Dans le film de Rosine Mbakam, la frontière est symbolique, même si elle reste physiquement présente. La vitrine du salon de Sabine la sépare de l’extérieur, comme une frontière entre deux mondes évoluant dans une certaine méconnaissance les uns des autres. Rosine Mbakam pointe la responsabilité du système dans cette difficulté de se rencontrer. Selon elle, il faudrait plutôt « repenser ces rapports, repenser notre société, repenser l’idée de la frontière, l’idée du terme "migrant·e", tout simplement. » Elle envisage l’être humain comme un éternel nomade : « C’est parce que l’homme a été essentiellement nomade qu’on a toutes ces différences, donc toutes ces richesses-là. […] Tant qu’on ne réinstaurera pas cet esprit nomade, […] la liberté d’aller où on veut et de s’installer où on veut, de s’y sentir chez soi et de décider un jour d’aller ailleurs et de s’installer, […] les rapports seront toujours biaisés. L’autre sera toujours un étranger, l’autre sera toujours un danger, l’autre ne sera toujours pas le bienvenu ».
L’immigration confronte chacun à l’altérité, à des différences et des tensions qui peuvent être difficiles à appréhender. Le film de Rosine Mbakam nous immerge dans un monde qui n’est peut-être a priori pas le nôtre, dans un salon de coiffure dont nous n’aurions peut-être jamais poussé la porte. Il prouve pourtant que nous partageons plus avec ces femmes que ce que nous pouvions penser. Le migrant n’est alors plus la victime sans visage d’une énième tragédie en Méditerranée, mais un être humain, avec ses peurs et ses joies. Rosine Mbakam offre dans sa démarche une opportunité de « décoloniser son regard », de se dire que « L’autre, c’est aussi une partie de moi ».
Nina Cottam
Interview de Rosine Mbakam réalisée le 12 février 2020 par Nina Cottam
[1] Zygmunt Bauman, sociologue, explique ce qu’est la tontine : « Les tontines sont des associations regroupant des membres d’un clan, d’une famille, des voisins ou des particuliers, qui décident de mettre en commun des biens ou des services au bénéfice de tout un chacun, et cela à tour de rôle ».
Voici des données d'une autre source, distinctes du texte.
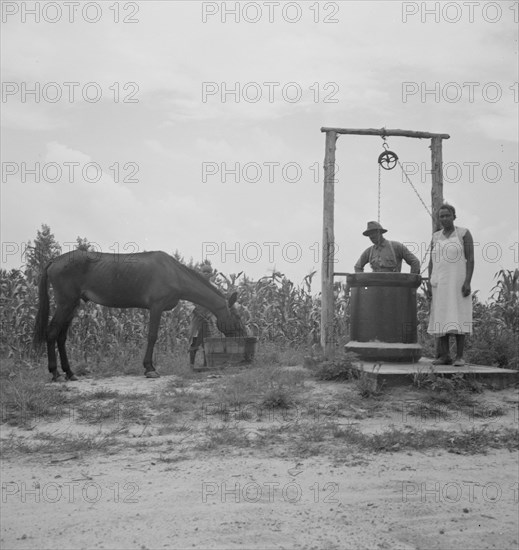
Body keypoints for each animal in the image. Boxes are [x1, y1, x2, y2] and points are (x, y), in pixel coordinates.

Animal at [33, 252, 247, 382]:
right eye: (237, 317)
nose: (243, 337)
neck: (174, 273)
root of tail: (54, 261)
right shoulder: (156, 306)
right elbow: (152, 336)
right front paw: (149, 368)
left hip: (73, 305)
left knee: (61, 336)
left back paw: (70, 373)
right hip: (65, 303)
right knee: (52, 333)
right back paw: (56, 373)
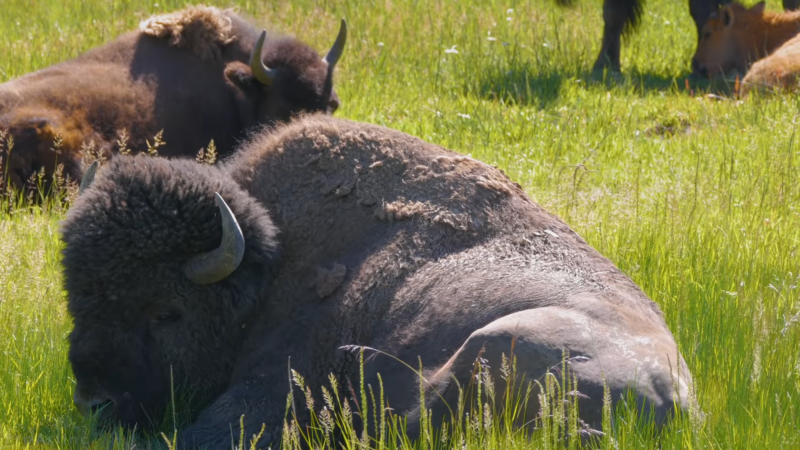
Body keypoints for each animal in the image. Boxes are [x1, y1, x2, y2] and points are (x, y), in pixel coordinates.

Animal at [64, 115, 692, 446]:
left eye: (166, 311)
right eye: (77, 299)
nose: (95, 403)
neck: (270, 267)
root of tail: (674, 398)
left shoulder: (273, 382)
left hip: (496, 343)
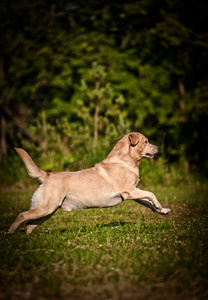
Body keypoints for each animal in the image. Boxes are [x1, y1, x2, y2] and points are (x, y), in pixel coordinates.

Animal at [4, 132, 171, 236]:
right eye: (146, 141)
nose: (158, 147)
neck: (125, 160)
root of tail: (48, 175)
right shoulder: (130, 192)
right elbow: (151, 194)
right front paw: (159, 205)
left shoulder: (135, 192)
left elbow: (148, 202)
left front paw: (162, 210)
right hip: (45, 208)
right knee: (22, 215)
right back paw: (9, 231)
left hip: (48, 211)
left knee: (29, 225)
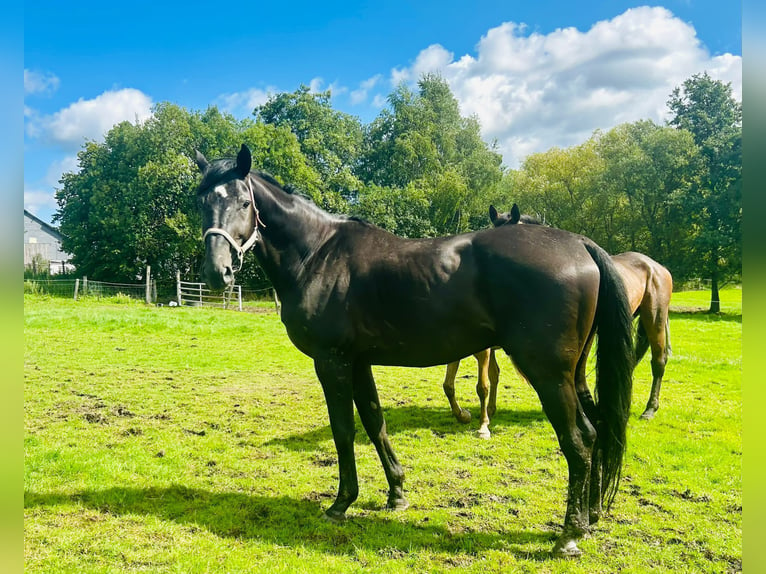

[2] Le cinéma ethnographique fait appel à l’anthropologie, l’étude de l’homme, pour donner une image plus proche et juste des populations filmées. La caméra doit participer aux événements filmés.
[3] Jean Rouch est l’un des pionniers du cinéma ethnographique. Anthropologue de formation, il a beaucoup travaillé au Niger et au Mali. Il a notamment filmé les cérémonies de transe du peuple Haouka au Niger (Les Maîtres fous{}, 1955). Grâce à une voix off, il permet aux spectateurs d’accéder à une meilleure compréhension des traditions de cette ethnie.